MicroBit-Simulator for LiaScript: Teach MicroPython Without a Physical Device

MicroBit-Simulator for LiaScript: Teach MicroPython Without a Physical Device

The BBC micro:bit is one of the most popular physical computing boards in schools worldwide. With the MicroBit-Simulator template, you can bring it directly into your LiaScript course — no hardware, no installation, no classroom set of devices needed.

Students see a fully interactive micro:bit simulator in the browser, press its buttons, read sensor values, and run real MicroPython code. All they need is a URL.


What is the MicroBit-Simulator?

The template embeds the python-simulator.usermbit.org micro:bit emulator into a LiaScript code block. When a learner clicks Run, their MicroPython code is flashed onto the simulated device and executes immediately.

The simulator faithfully reproduces the micro:bit’s hardware interfaces:

  • LED display (5×5 grid, scrolling text, pixel access)
  • Buttons A and B
  • Accelerometer, compass, temperature sensor
  • Microphone and speaker (sound playback, sound effects)
  • Radio communication
  • Data logging
  • MicroPython music and speech modules

Two macros are available: one for the bare simulator, one with an additional sensor control panel.


Quick Start

Add this to your course header:

<!--
import: https://raw.githubusercontent.com/liaTemplates/MicroBit-Simulator/main/README.md
persistent: true
-->

Why persistent: true? Without it, LiaScript destroys and recreates slide content when navigating between sections. Setting persistent: true keeps the simulator running while you browse the course.

Both macros are now available anywhere in your document.


Basic Simulator: @microbit

Attach @microbit below any MicroPython code block to embed the simulator. The learner activates it on first use, then interacts with the virtual device.

``` python
from microbit import *

while True:
    if button_a.was_pressed():
        display.show('A')
    if button_b.was_pressed():
        display.show('B')
    sleep(100)
```
@microbit

Try it live — press the virtual buttons:


Sensor Panel: @microbit.withSensorUI

@microbit.withSensorUI adds an interactive sensor panel below the simulator. Learners can drag sliders and change dropdowns to simulate light levels, acceleration, temperature, microphone input, and more — and immediately see how their code responds.

``` python
from microbit import *

while True:
    level = display.read_light_level()
    print("Light:", level)
    if level < 50:
        display.show(Image.ASLEEP)
    else:
        display.show(Image.HAPPY)
    sleep(500)
```
@microbit.withSensorUI

Try it live — adjust the light sensor slider and watch the display react:


Music and Audio

The MicroPython music module is fully supported — the simulator plays tones through the browser’s audio system:

``` python
import music

music.play(['c4:4', 'e4:4', 'g4:4', 'c5:8'])
```
@microbit

Full Template Demo

The complete README is a self-documenting LiaScript course with all examples — buttons, sensors, audio, display, compass, radio, data logging, and more:


Use Cases

Physical computing and TVET — Teach embedded programming concepts without a budget for hardware. Classes in schools, vocational training centres, or makerspaces can run the entire course in a browser.

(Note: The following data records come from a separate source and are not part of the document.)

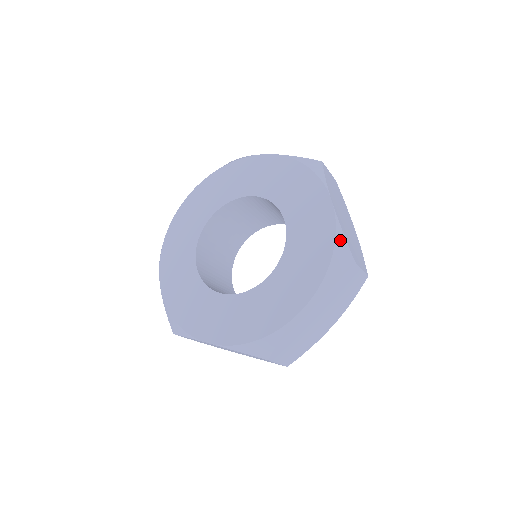
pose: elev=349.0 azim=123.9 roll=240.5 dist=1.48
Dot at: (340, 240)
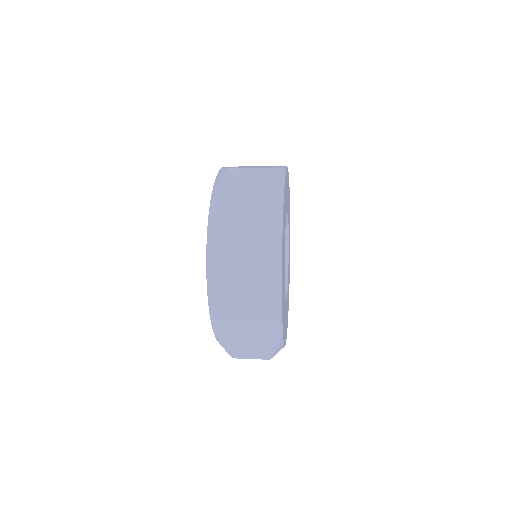
Dot at: (220, 172)
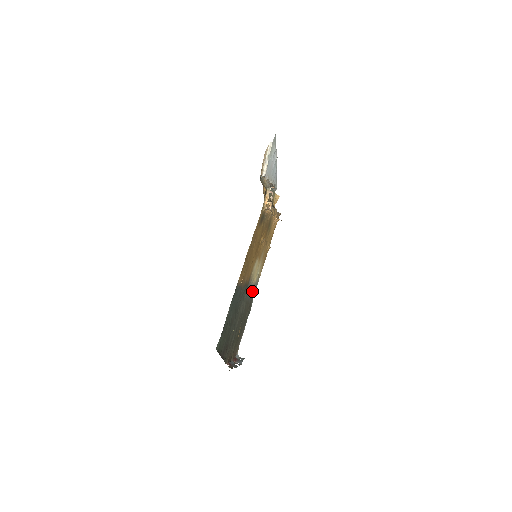
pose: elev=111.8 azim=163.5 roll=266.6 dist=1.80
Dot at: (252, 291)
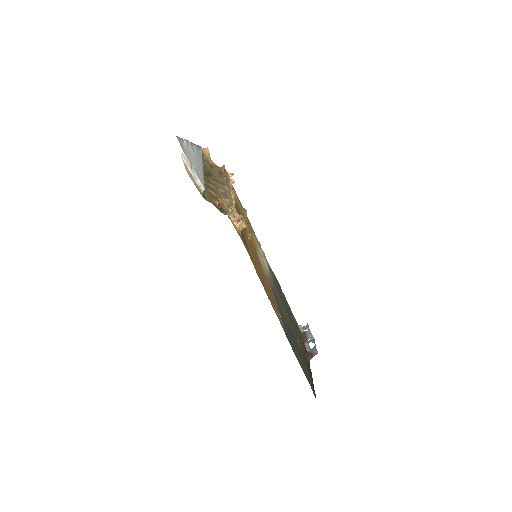
Dot at: (270, 272)
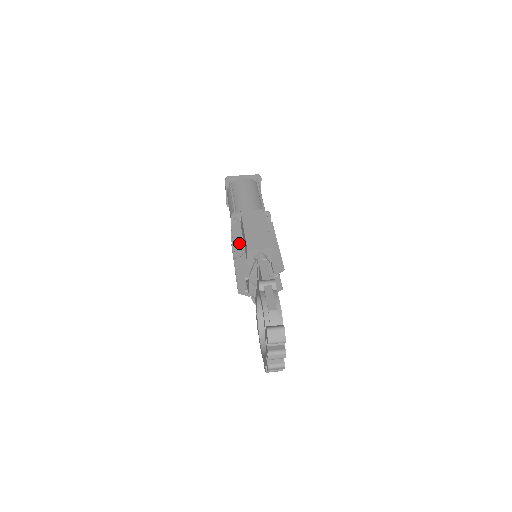
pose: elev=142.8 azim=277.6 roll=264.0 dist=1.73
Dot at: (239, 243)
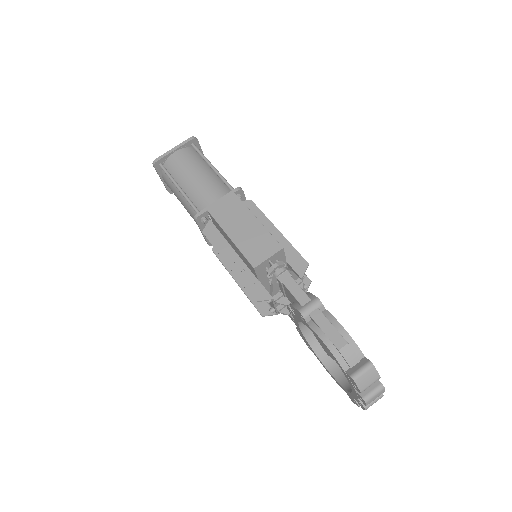
Dot at: (229, 254)
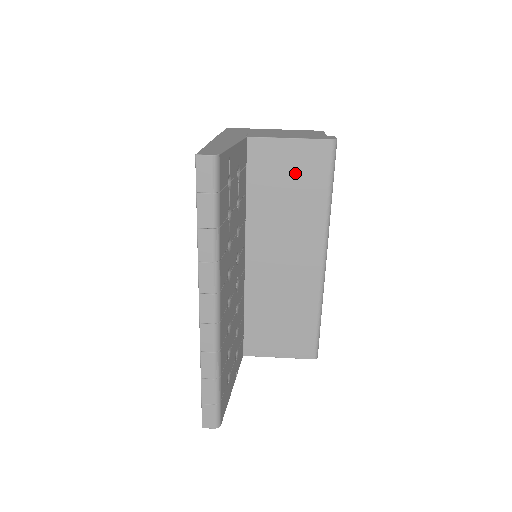
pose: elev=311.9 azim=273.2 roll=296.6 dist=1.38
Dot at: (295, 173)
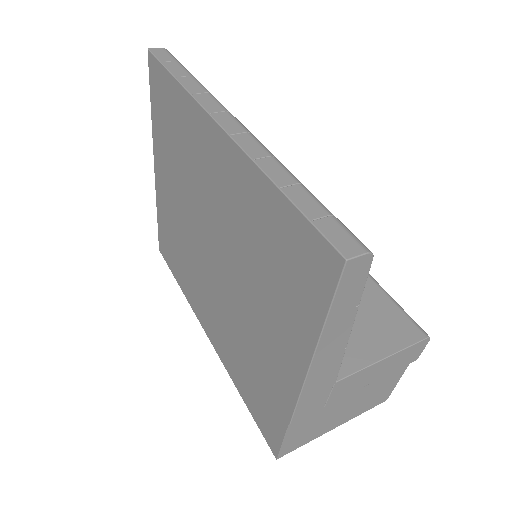
Dot at: occluded
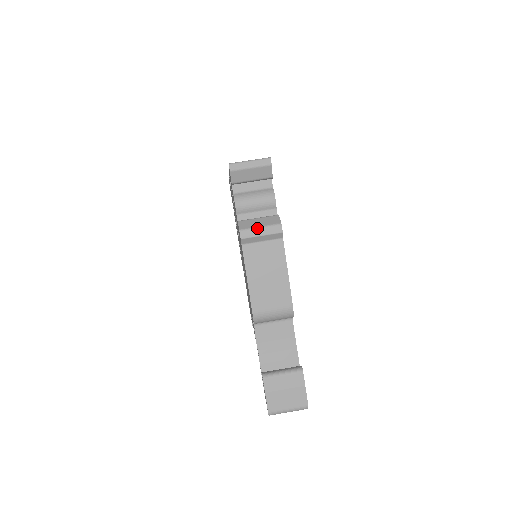
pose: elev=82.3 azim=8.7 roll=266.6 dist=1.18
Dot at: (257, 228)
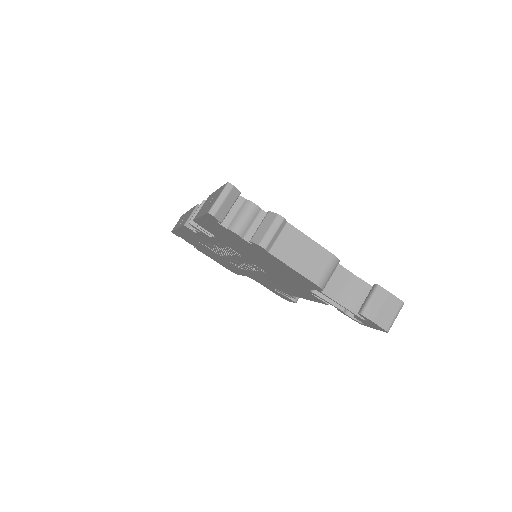
Dot at: (267, 232)
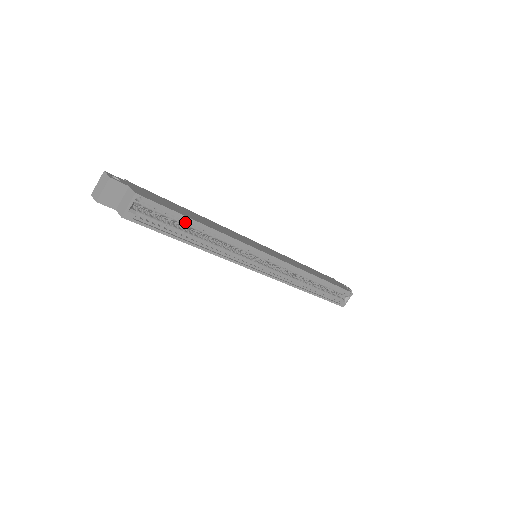
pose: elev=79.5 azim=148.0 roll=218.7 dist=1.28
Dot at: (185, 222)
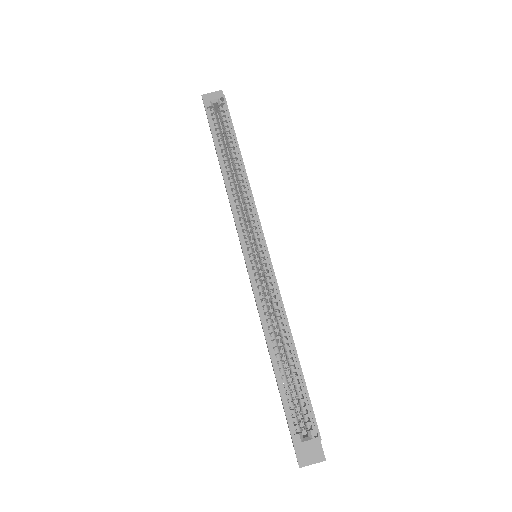
Dot at: (232, 145)
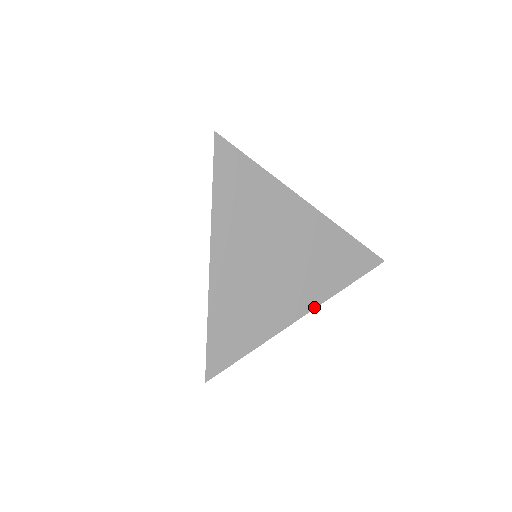
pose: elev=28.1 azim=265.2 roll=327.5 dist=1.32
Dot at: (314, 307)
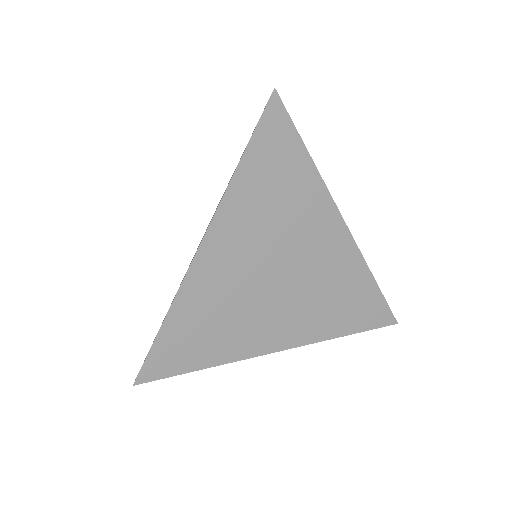
Dot at: (297, 345)
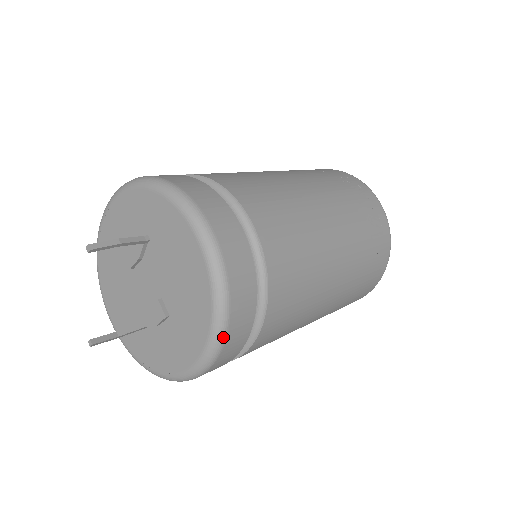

Flipped classroom preparation — Give students a simulator to experiment with before they arrive at the lab with physical devices. They arrive already familiar with the API.

Remote and online education — Students at home follow the same exercises as in-class students. No shipping, no lost devices, no “my micro:bit is broken” situations.

Introductory MicroPython — The BBC micro:bit’s Python API is a well-designed teaching tool. With the simulator, you can introduce loops, conditionals, functions, and events through direct hardware interaction.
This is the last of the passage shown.